Dataset entries:
= Beginning of Section =
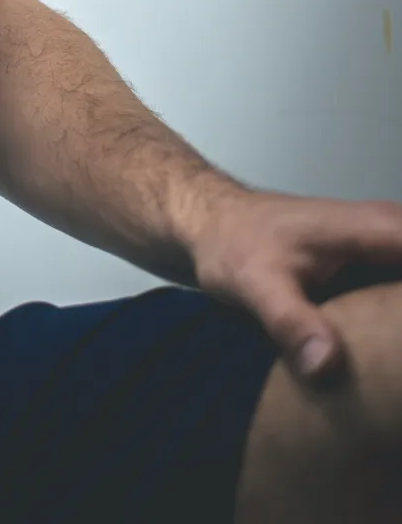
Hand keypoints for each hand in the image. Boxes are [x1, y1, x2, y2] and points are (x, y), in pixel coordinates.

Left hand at [187, 183, 401, 384]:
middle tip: (401, 369)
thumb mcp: (256, 285)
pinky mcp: (374, 268)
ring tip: (396, 370)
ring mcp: (385, 249)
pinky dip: (400, 320)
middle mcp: (392, 233)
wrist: (211, 224)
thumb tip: (328, 364)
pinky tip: (391, 357)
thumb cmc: (233, 245)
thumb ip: (292, 321)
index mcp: (378, 230)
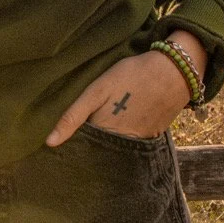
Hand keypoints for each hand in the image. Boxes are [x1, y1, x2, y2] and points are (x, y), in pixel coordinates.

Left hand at [44, 32, 207, 144]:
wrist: (173, 71)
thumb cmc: (131, 75)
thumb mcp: (97, 90)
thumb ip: (73, 116)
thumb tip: (50, 143)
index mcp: (104, 132)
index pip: (82, 147)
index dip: (72, 143)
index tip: (62, 142)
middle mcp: (121, 143)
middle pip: (99, 150)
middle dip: (90, 145)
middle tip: (84, 130)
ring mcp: (139, 142)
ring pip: (116, 148)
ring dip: (108, 142)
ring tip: (104, 125)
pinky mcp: (151, 137)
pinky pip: (133, 143)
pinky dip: (125, 137)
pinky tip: (123, 123)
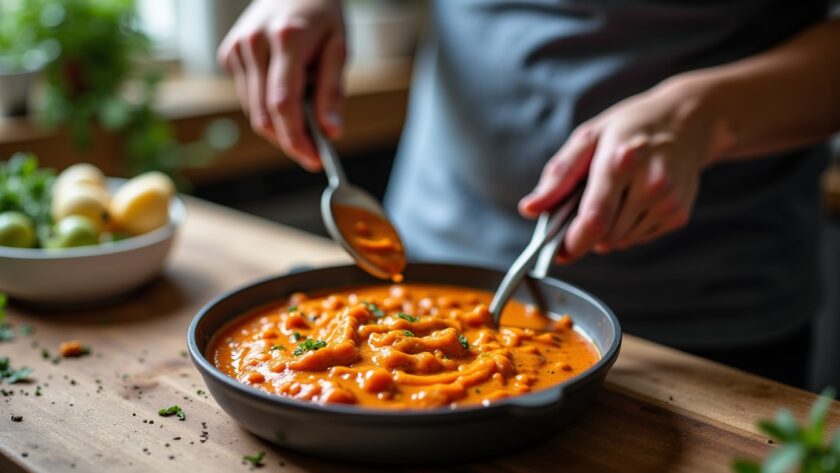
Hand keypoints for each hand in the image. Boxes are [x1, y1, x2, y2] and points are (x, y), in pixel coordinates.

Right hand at [217, 0, 345, 170]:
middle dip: (289, 141)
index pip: (283, 104)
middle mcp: (254, 43)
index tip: (314, 160)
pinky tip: (286, 90)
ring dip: (280, 126)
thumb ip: (332, 90)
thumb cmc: (322, 14)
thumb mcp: (339, 47)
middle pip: (265, 115)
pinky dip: (268, 106)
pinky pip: (249, 97)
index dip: (296, 139)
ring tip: (306, 112)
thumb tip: (331, 131)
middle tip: (313, 153)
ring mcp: (237, 48)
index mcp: (286, 39)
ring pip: (254, 111)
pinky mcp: (229, 54)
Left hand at [519, 78, 729, 261]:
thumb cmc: (630, 127)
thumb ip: (557, 176)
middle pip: (605, 237)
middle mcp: (650, 184)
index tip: (558, 251)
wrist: (687, 121)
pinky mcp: (678, 214)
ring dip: (608, 230)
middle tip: (584, 206)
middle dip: (587, 231)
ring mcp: (668, 201)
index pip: (595, 219)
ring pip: (620, 242)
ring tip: (615, 195)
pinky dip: (627, 227)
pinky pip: (638, 239)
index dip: (572, 242)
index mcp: (621, 161)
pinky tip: (634, 199)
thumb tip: (529, 210)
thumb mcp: (588, 137)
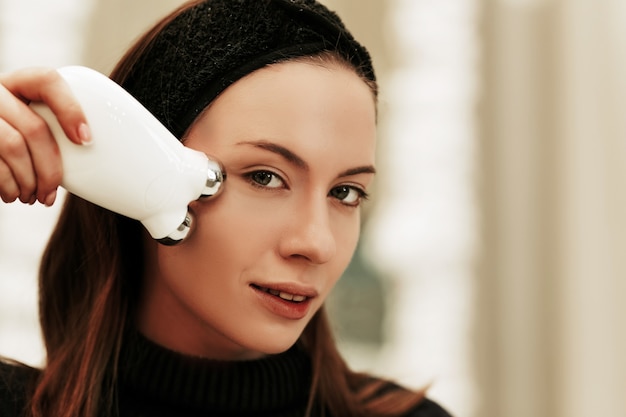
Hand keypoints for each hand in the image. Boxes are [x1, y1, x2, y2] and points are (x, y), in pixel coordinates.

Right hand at [0, 67, 89, 205]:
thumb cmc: (18, 140)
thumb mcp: (31, 123)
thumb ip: (55, 127)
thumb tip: (95, 152)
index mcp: (20, 83)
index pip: (47, 81)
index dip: (70, 109)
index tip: (86, 141)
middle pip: (34, 127)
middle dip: (49, 167)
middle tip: (52, 191)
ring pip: (13, 146)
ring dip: (29, 180)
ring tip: (34, 196)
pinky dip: (8, 184)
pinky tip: (14, 194)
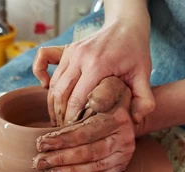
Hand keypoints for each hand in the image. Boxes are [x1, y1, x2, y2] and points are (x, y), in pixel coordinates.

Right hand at [32, 16, 154, 125]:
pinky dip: (40, 74)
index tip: (75, 133)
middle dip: (61, 116)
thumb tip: (135, 120)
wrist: (126, 25)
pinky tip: (45, 87)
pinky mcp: (66, 49)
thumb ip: (144, 99)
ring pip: (53, 84)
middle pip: (60, 94)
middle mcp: (80, 57)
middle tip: (65, 131)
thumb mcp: (144, 75)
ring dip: (52, 104)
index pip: (77, 100)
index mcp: (97, 65)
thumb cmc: (135, 51)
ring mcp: (71, 51)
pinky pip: (44, 59)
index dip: (73, 120)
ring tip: (58, 120)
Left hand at [32, 77, 135, 171]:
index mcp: (118, 118)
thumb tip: (91, 102)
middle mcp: (124, 138)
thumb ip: (98, 93)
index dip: (62, 139)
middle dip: (61, 159)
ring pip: (93, 167)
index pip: (86, 132)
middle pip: (89, 153)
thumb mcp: (106, 87)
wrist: (130, 109)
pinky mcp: (121, 166)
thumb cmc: (109, 96)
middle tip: (38, 162)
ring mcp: (124, 154)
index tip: (40, 143)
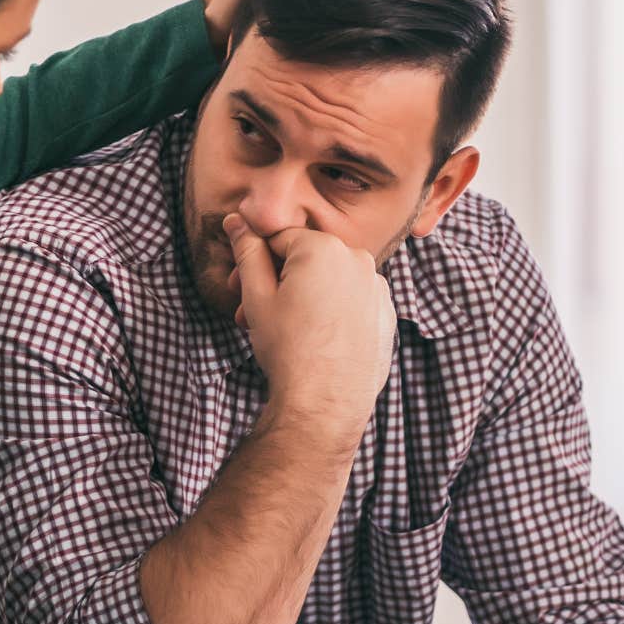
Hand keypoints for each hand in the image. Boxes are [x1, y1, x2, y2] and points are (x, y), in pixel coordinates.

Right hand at [226, 215, 394, 435]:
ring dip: (304, 296)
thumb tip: (237, 220)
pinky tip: (316, 338)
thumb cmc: (288, 350)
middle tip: (254, 314)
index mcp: (323, 248)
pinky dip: (332, 311)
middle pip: (306, 258)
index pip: (278, 239)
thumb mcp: (257, 297)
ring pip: (330, 279)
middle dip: (278, 281)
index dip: (255, 263)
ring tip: (284, 330)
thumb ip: (247, 252)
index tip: (240, 290)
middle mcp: (357, 259)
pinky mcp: (385, 313)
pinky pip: (352, 300)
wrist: (325, 403)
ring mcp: (376, 287)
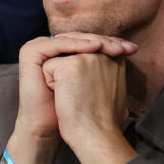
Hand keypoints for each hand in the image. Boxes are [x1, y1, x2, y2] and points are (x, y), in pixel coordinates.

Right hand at [10, 34, 136, 163]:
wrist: (49, 125)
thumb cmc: (73, 109)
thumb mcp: (94, 81)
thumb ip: (106, 63)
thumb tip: (131, 49)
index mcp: (64, 51)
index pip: (90, 40)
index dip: (111, 44)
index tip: (132, 49)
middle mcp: (52, 46)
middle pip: (83, 37)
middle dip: (106, 42)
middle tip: (125, 47)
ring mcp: (40, 47)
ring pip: (73, 38)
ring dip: (95, 41)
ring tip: (114, 47)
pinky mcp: (31, 51)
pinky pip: (59, 44)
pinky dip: (78, 45)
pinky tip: (95, 48)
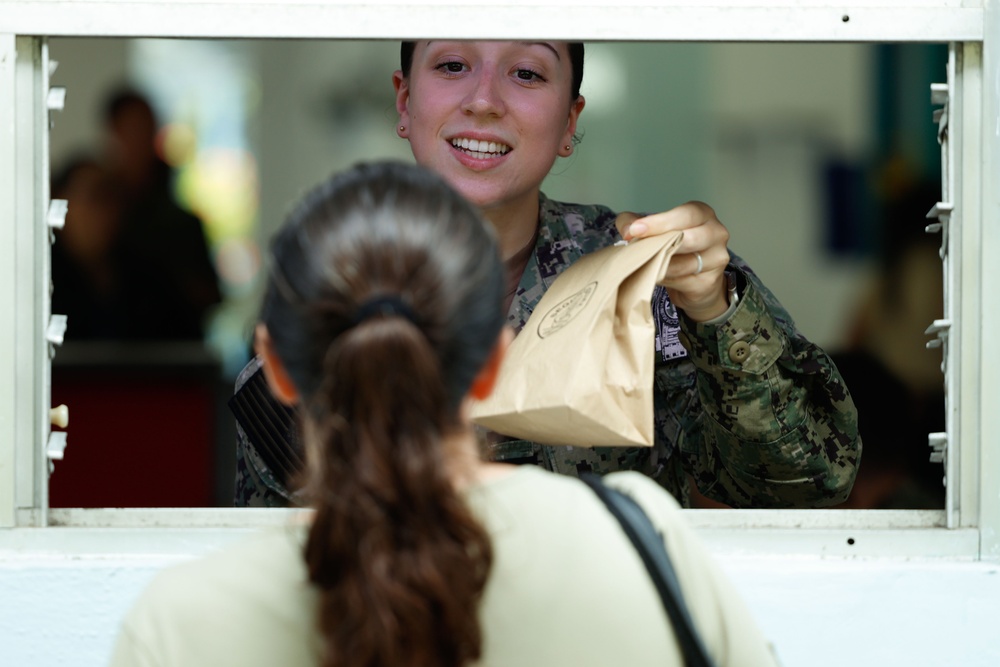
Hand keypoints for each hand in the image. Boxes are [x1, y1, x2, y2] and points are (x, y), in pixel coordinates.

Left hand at [616, 201, 730, 321]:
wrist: (698, 281)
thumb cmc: (676, 248)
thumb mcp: (656, 229)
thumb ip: (635, 222)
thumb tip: (627, 229)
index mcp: (703, 214)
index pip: (685, 215)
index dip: (660, 222)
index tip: (636, 229)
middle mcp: (715, 233)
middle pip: (689, 238)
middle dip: (659, 242)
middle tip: (635, 247)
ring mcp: (716, 258)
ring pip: (683, 263)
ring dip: (658, 264)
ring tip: (640, 263)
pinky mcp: (709, 281)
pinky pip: (682, 280)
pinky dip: (664, 278)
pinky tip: (652, 276)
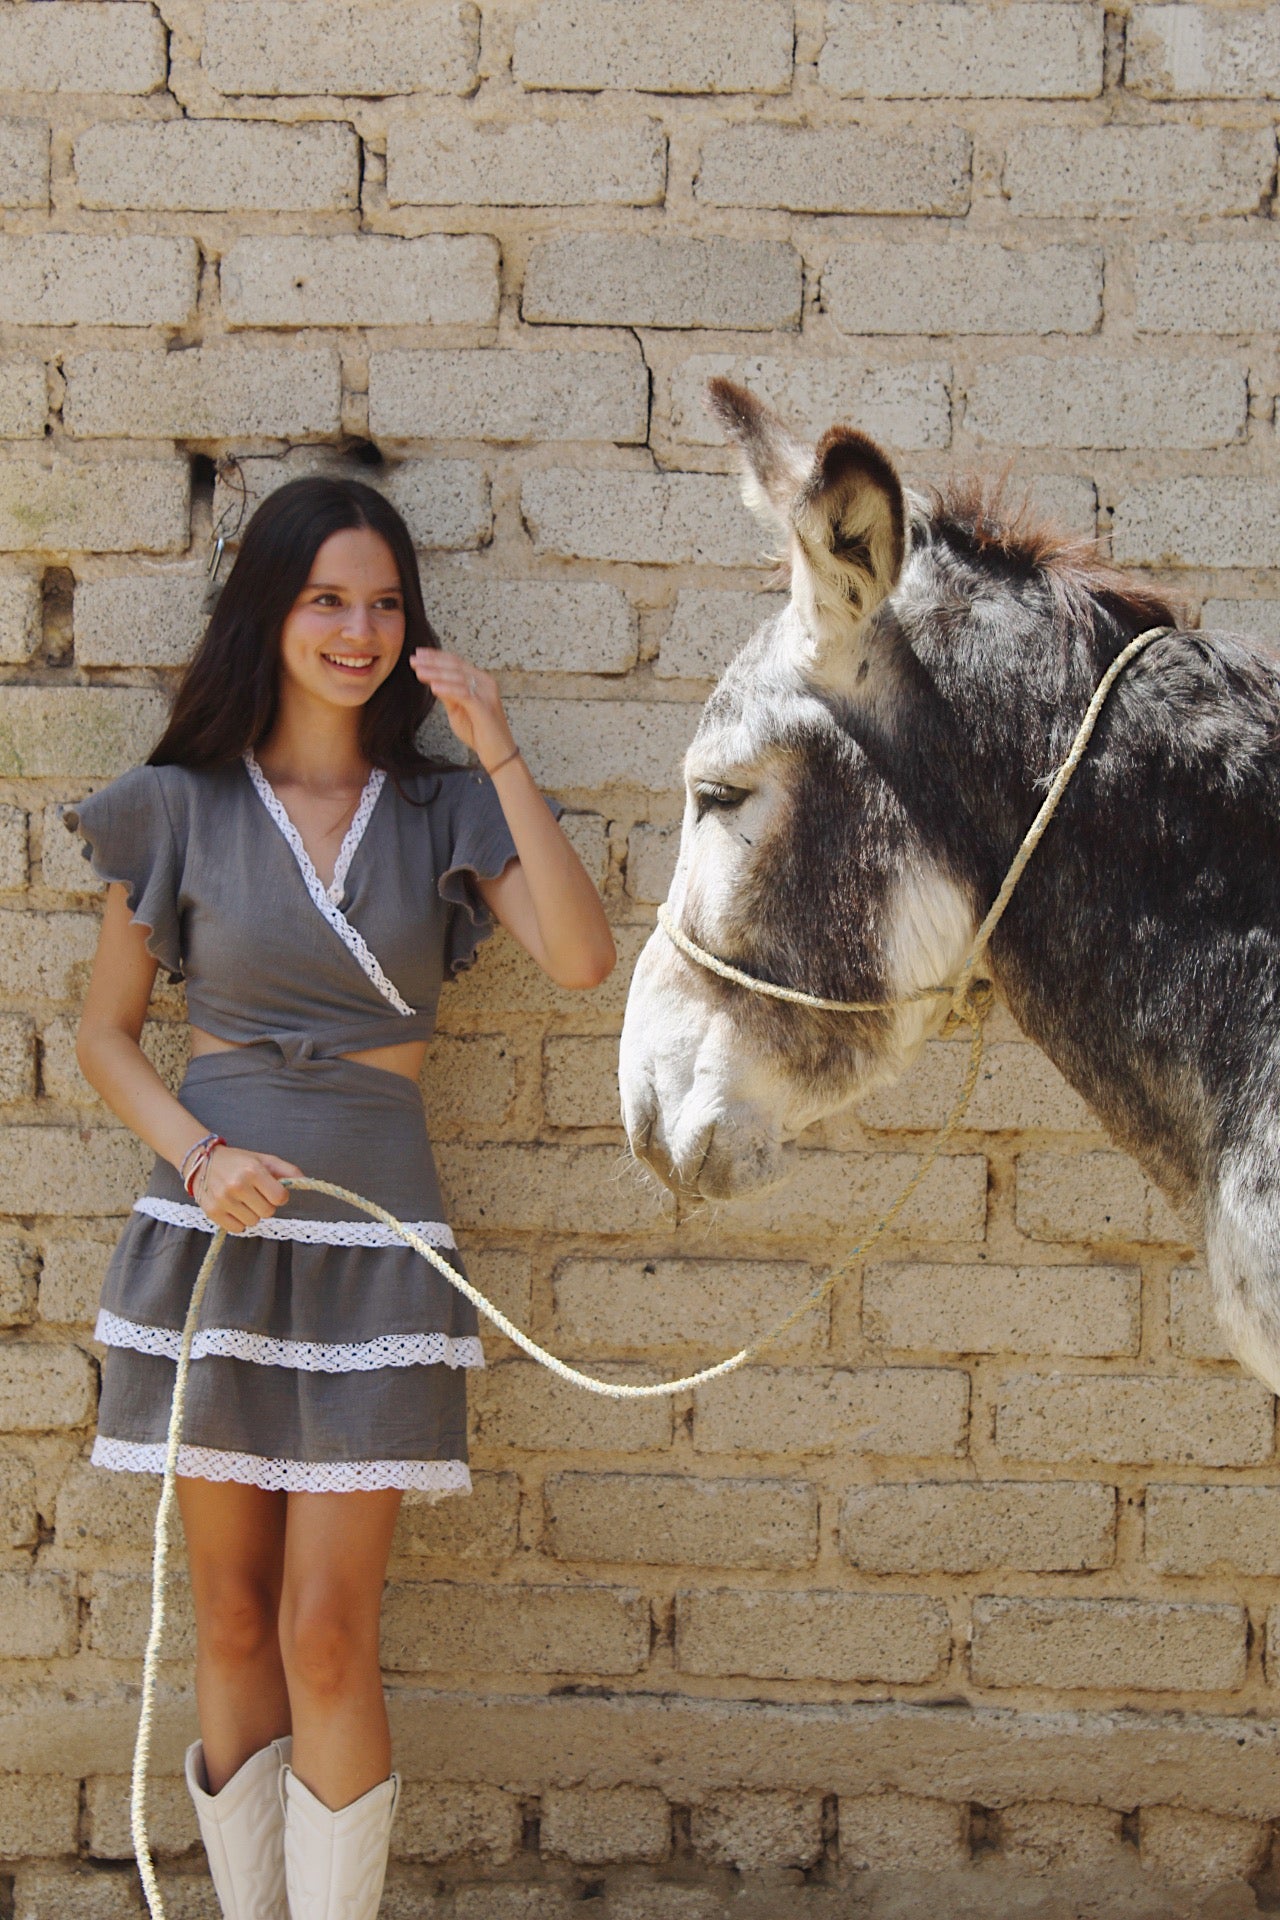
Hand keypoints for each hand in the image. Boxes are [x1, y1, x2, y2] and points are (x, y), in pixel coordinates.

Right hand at [197, 1147, 301, 1234]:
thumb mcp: (264, 1160)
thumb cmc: (239, 1162)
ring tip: (243, 1200)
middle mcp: (237, 1185)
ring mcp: (223, 1200)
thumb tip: (305, 1181)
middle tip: (256, 1195)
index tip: (272, 1191)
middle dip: (265, 1205)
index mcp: (252, 1170)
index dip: (279, 1196)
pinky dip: (239, 1221)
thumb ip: (287, 1170)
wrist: (203, 1162)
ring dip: (252, 1213)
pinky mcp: (212, 1212)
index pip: (280, 1197)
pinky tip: (233, 1208)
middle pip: (268, 1212)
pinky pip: (238, 1229)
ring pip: (253, 1222)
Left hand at [409, 649, 516, 771]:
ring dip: (437, 674)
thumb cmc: (479, 733)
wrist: (498, 754)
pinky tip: (433, 687)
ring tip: (419, 672)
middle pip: (456, 666)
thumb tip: (433, 681)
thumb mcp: (457, 710)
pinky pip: (464, 694)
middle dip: (433, 662)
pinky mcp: (485, 707)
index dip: (436, 656)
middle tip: (413, 660)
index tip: (418, 654)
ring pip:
= End of Section =
#### What you have to do
If a line of the records above includes the word "Left", count it; state the final number with no other words.

#### Finished exercise
6